● GIVEN RECORDS:
-*-
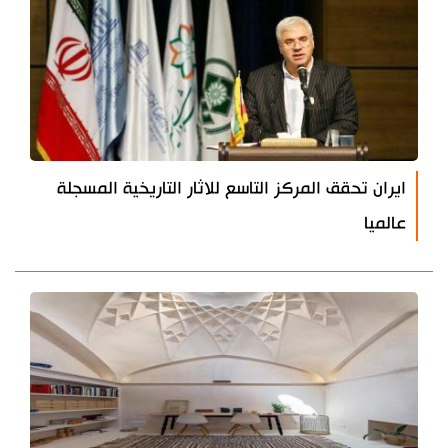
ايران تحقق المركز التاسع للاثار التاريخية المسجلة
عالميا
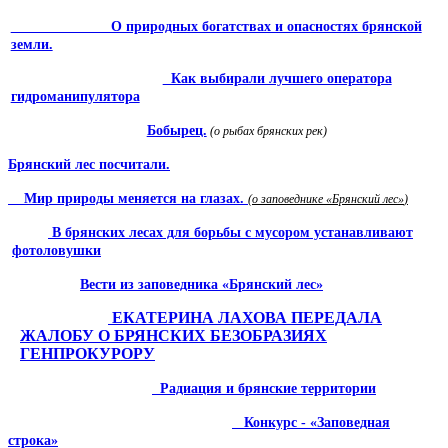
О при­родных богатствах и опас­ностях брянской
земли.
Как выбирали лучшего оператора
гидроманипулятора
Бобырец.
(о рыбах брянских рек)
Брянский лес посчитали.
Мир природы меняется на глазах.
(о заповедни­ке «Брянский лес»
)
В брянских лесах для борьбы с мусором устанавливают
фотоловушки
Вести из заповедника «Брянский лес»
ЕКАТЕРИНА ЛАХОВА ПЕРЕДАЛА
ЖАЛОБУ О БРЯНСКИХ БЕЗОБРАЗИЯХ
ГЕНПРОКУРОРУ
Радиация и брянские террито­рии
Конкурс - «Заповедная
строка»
-*-
● TASK BRIEF:
Find and copy each line of the material that holds the word "Брянский".

● ANSWER:
Брянский лес посчитали.
(о заповедни­ке «Брянский лес»
Вести из заповедника «Брянский лес»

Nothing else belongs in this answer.